_TASK_:
Exactly as written, set down the lines from the top of the entries through the line bearing "left_mouse_up()", with every picture left out.

(Stored data)
▶
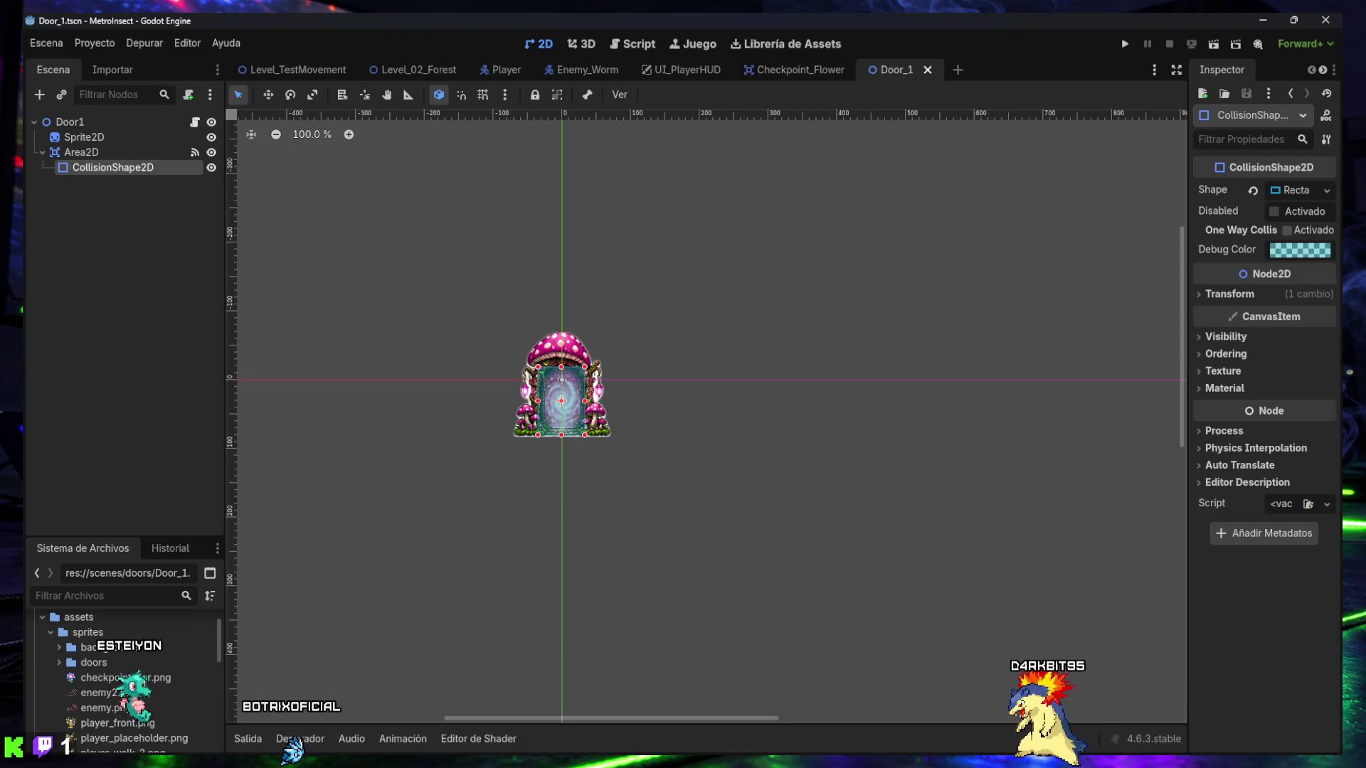
- Stretch the collision rectangle up-left and slightly down to cover the whole mushroom door
left_click_drag(538, 368, 532, 362)
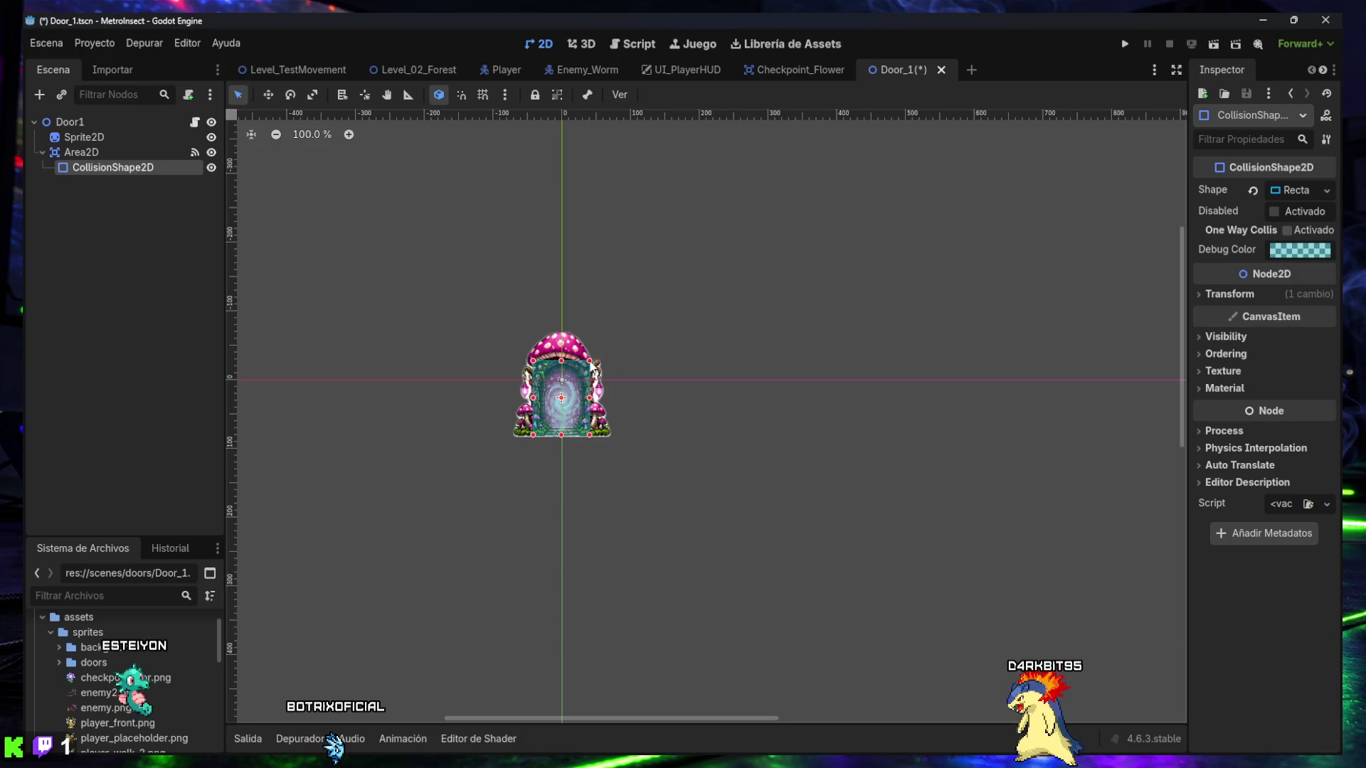
left_click_drag(560, 435, 560, 437)
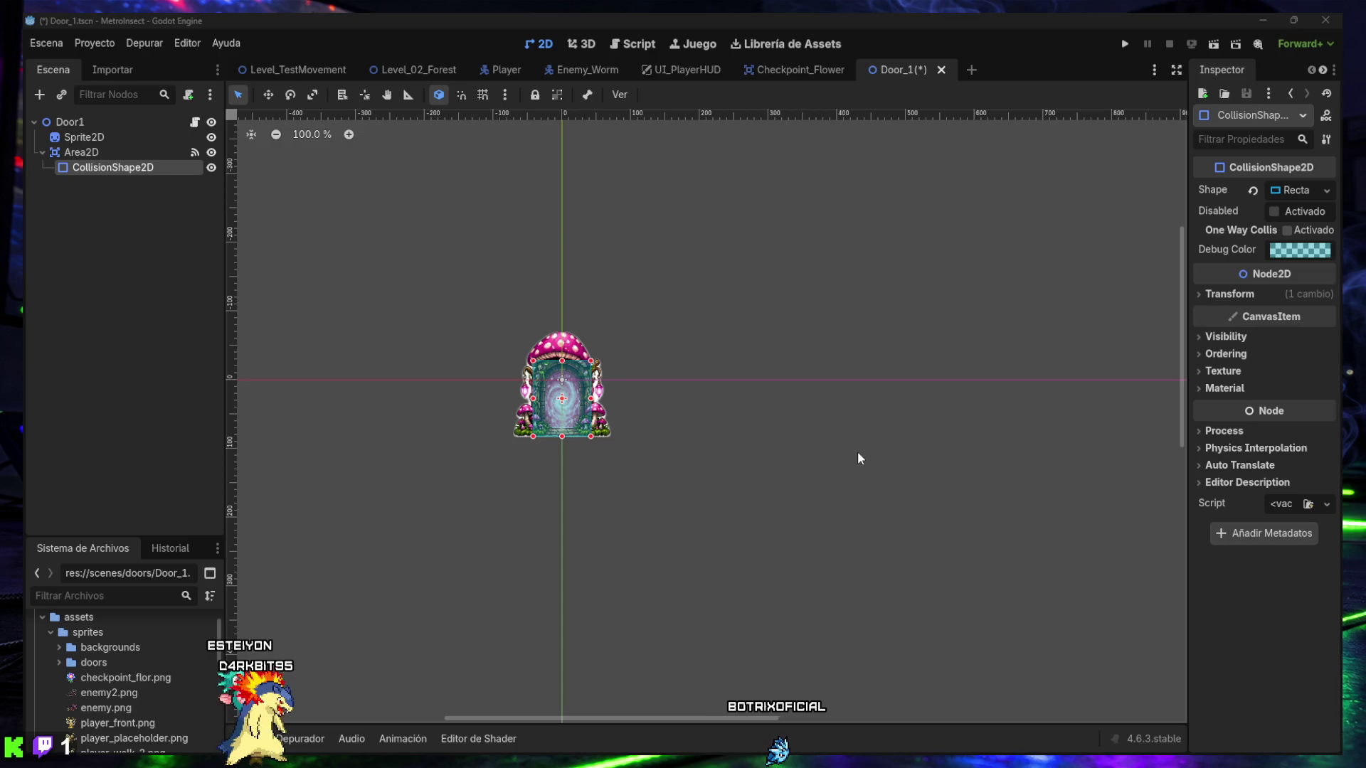
left_click(83, 152)
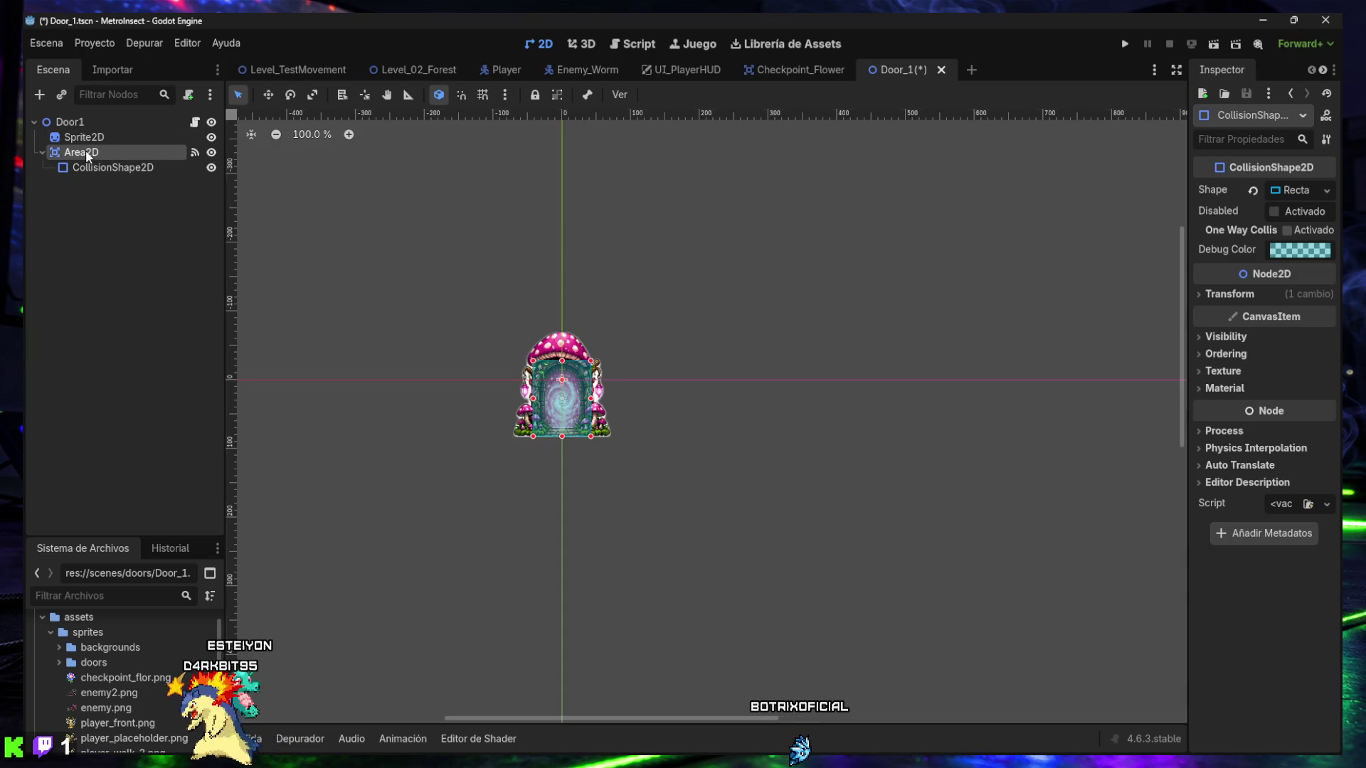
- Widen the right dock, show Area2D's signals, and start connecting body_exited
mouse_move(1188, 93)
left_mouse_down()
mouse_move(1110, 93)
mouse_move(1128, 93)
left_mouse_up()
left_click(1205, 69)
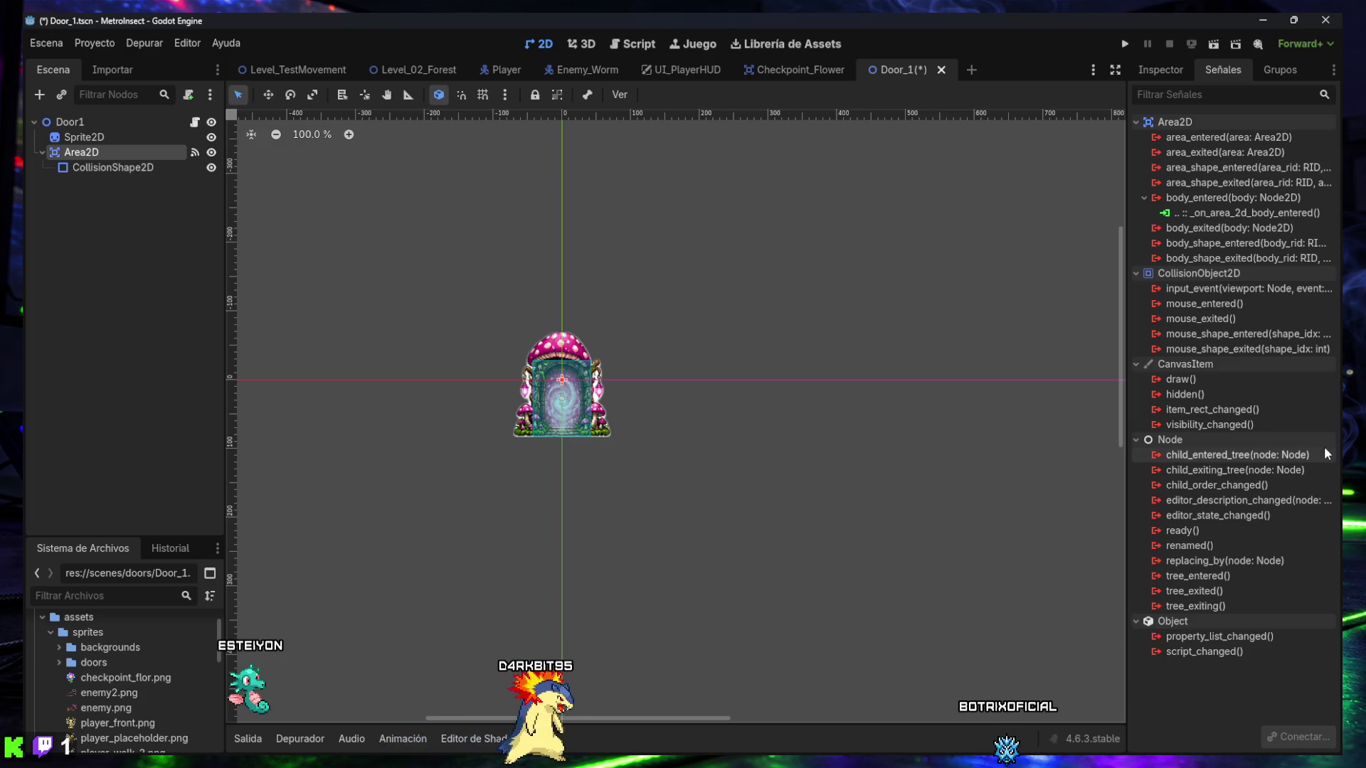
mouse_move(1324, 446)
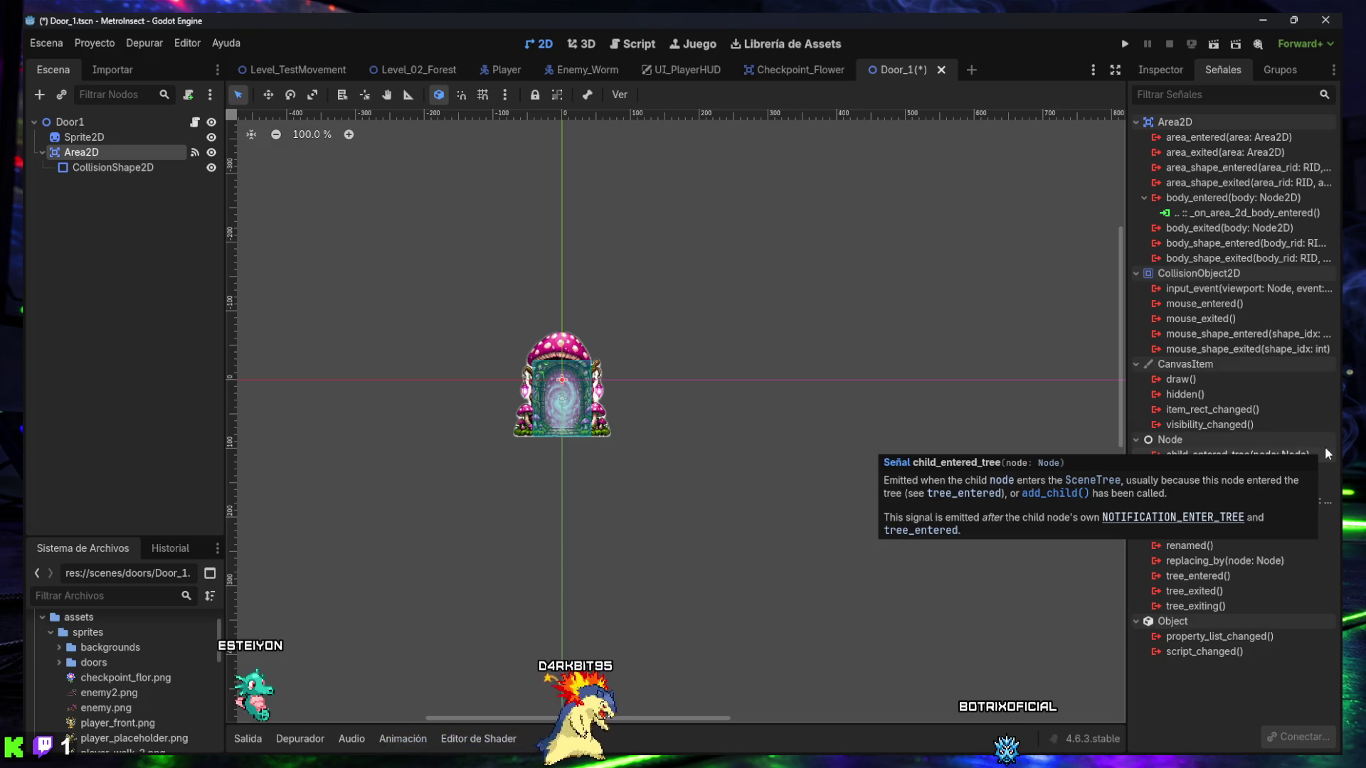
left_click(1200, 230)
left_click(1298, 737)
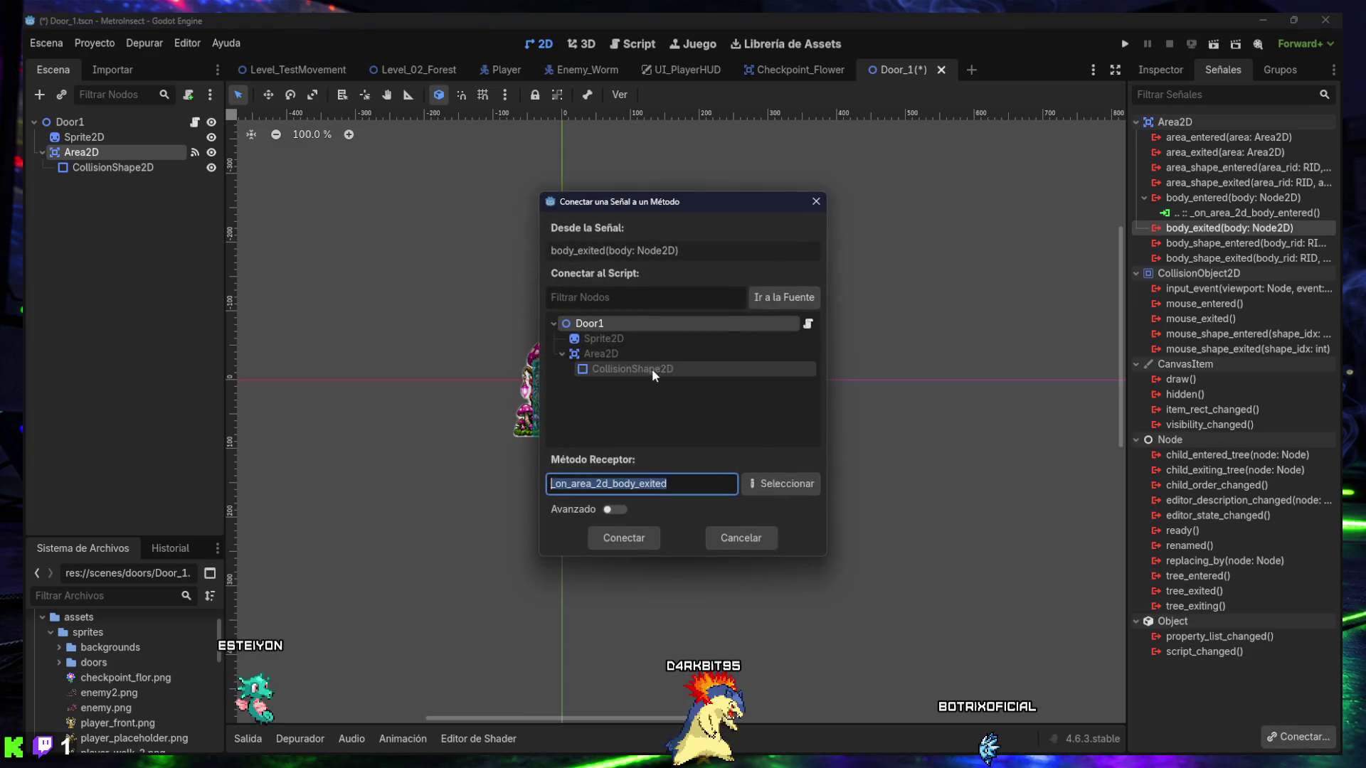
- Connect body_exited, then replace door_1.gd with the debug-print version and save it
left_click(627, 540)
◀
_TASK OUTPUT_:
- Stretch the collision rectangle up-left and slightly down to cover the whole mushroom door
left_click_drag(538, 368, 532, 362)
left_click_drag(560, 435, 560, 437)
left_click(83, 152)
- Widen the right dock, show Area2D's signals, and start connecting body_exited
mouse_move(1188, 93)
left_mouse_down()
mouse_move(1110, 93)
mouse_move(1128, 93)
left_mouse_up()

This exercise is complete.